══ Listed entries
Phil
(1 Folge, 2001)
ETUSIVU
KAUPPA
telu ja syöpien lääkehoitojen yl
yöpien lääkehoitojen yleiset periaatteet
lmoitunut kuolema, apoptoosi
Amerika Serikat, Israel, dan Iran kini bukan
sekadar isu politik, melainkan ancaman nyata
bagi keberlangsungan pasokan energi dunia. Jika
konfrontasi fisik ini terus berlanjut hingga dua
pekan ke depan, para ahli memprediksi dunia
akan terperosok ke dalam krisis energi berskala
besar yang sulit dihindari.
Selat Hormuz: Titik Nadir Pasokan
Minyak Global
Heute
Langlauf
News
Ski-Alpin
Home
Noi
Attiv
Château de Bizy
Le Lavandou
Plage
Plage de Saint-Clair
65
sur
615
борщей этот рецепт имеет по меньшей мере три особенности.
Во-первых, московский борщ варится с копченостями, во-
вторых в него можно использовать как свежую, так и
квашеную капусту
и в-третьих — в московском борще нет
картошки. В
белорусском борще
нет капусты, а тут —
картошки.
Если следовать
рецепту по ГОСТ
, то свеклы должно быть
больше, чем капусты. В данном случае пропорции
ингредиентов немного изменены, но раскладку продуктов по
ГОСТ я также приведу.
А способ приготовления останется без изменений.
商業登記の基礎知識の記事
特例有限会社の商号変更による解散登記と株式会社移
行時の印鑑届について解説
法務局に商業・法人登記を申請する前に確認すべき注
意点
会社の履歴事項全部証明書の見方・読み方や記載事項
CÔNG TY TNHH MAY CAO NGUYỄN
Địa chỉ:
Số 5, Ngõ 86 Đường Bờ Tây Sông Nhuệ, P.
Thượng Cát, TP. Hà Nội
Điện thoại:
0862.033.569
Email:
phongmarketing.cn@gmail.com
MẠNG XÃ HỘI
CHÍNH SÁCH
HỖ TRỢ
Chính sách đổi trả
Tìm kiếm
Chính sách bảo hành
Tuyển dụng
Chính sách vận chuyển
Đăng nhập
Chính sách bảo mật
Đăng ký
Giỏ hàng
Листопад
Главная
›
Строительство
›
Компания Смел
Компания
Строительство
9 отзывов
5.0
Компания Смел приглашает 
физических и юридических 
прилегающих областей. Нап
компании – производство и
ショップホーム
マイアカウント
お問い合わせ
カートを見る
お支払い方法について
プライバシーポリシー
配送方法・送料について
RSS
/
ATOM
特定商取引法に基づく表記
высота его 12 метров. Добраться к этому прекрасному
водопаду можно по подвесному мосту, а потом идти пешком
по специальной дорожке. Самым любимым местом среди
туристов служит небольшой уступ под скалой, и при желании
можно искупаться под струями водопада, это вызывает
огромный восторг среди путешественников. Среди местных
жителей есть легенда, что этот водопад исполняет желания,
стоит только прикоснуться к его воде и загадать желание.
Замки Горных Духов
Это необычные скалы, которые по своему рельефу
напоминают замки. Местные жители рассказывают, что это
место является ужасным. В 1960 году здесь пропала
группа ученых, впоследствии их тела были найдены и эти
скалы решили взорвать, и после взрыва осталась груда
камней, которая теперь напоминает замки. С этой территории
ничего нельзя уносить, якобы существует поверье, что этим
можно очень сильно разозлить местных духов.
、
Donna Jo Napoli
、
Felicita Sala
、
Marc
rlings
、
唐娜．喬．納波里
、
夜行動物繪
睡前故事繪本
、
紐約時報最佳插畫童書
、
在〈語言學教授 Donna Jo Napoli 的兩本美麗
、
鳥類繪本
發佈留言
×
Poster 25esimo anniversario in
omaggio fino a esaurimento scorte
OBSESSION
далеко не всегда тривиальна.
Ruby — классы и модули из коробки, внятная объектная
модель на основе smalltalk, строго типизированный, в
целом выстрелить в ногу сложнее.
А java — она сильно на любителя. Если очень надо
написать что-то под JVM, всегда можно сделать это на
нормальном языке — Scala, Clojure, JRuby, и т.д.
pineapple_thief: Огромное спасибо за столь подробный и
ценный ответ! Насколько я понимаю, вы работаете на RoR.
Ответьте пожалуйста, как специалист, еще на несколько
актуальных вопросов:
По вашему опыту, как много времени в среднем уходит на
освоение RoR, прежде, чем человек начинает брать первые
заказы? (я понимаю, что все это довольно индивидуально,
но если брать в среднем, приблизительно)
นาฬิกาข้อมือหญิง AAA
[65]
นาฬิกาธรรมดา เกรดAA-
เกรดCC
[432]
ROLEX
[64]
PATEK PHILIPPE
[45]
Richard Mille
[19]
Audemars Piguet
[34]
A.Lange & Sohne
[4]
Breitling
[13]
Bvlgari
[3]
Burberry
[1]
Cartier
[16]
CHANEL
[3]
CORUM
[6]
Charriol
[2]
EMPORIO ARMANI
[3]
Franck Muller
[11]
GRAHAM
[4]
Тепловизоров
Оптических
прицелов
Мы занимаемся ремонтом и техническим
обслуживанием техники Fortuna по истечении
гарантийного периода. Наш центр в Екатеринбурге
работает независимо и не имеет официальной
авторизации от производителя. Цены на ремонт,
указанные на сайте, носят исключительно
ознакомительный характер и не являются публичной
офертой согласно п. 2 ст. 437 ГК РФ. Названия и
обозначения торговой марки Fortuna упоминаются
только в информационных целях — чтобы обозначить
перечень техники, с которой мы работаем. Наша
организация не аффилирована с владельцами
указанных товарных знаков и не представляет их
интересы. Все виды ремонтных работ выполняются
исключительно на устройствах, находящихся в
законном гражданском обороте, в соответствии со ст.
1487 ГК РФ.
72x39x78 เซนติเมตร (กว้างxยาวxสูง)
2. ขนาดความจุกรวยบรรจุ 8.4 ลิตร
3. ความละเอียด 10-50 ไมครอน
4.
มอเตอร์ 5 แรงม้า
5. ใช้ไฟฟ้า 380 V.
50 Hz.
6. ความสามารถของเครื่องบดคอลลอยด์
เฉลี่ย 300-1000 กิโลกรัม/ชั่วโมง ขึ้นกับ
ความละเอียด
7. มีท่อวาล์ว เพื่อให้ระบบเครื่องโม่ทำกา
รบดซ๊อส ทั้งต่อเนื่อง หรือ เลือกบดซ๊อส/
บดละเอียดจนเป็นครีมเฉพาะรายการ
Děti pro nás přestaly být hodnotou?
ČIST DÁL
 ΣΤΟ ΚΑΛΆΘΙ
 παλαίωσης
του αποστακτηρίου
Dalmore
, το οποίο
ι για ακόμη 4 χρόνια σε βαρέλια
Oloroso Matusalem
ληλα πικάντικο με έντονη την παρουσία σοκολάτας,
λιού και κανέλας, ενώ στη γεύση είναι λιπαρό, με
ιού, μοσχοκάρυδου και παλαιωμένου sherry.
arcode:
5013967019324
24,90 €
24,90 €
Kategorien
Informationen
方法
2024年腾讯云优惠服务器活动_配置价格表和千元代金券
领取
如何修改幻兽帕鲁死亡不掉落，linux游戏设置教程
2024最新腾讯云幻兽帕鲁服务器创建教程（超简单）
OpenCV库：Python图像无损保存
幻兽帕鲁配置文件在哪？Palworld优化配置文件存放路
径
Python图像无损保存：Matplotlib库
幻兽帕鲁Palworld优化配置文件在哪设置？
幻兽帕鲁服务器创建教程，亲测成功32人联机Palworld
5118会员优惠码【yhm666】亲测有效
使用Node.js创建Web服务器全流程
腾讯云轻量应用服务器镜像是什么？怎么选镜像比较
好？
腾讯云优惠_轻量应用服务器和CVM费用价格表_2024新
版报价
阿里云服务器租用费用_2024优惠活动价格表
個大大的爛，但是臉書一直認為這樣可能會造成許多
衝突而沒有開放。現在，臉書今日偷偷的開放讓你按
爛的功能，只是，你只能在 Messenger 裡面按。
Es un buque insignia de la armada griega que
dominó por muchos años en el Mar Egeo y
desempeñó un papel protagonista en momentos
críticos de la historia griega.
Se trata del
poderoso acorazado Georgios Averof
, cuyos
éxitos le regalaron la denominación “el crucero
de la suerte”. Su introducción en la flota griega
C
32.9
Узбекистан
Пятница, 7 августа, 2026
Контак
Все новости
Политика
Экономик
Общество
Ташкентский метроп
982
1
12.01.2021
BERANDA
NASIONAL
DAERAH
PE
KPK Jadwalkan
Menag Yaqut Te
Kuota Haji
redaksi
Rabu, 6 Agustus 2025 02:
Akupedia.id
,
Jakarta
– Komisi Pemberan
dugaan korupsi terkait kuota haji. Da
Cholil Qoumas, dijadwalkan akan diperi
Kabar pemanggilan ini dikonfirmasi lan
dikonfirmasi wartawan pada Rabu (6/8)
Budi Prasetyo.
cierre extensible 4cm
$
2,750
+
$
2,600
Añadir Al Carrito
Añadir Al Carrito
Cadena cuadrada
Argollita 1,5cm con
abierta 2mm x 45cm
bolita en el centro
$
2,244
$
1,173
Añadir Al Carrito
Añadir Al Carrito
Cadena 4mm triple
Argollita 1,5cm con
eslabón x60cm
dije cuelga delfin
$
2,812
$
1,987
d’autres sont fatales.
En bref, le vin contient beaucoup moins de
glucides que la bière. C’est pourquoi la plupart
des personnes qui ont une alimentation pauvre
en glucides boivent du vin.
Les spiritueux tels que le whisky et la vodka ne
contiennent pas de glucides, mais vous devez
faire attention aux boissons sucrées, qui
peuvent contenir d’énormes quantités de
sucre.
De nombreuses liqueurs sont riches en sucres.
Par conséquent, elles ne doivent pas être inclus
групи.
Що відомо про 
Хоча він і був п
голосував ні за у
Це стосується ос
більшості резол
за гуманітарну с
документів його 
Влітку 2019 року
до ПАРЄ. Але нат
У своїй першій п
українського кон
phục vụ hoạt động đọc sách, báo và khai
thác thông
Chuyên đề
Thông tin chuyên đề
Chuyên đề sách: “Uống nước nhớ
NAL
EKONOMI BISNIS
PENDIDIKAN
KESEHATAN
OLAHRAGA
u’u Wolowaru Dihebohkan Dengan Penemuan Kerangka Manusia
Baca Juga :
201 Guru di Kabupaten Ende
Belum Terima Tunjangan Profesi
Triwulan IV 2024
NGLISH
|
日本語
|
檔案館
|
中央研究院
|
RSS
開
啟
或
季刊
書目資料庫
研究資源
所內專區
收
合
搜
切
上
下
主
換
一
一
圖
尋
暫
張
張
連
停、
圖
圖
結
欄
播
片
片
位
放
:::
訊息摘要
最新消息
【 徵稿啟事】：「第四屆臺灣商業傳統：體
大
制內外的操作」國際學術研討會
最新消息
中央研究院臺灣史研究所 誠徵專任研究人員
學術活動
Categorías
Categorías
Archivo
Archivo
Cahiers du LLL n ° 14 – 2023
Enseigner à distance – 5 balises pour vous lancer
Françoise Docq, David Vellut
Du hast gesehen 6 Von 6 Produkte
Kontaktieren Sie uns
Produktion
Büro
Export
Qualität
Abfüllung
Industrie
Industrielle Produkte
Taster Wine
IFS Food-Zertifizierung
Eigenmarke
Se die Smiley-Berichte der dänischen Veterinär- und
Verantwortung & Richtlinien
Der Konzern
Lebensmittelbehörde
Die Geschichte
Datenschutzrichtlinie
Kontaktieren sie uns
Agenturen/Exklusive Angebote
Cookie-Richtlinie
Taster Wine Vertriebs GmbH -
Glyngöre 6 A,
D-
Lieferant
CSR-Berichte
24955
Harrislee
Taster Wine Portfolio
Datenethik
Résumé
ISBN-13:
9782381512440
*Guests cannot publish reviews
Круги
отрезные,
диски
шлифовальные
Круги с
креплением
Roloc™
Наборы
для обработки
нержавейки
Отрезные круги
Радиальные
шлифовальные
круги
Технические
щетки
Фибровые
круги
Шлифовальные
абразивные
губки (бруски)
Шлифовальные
════
**Job item:** Above are the entries; copy out every line among them that contains the word "Donna".

**Result of this exercise:**
Donna Jo Napoli
在〈語言學教授 Donna Jo Napoli 的兩本美麗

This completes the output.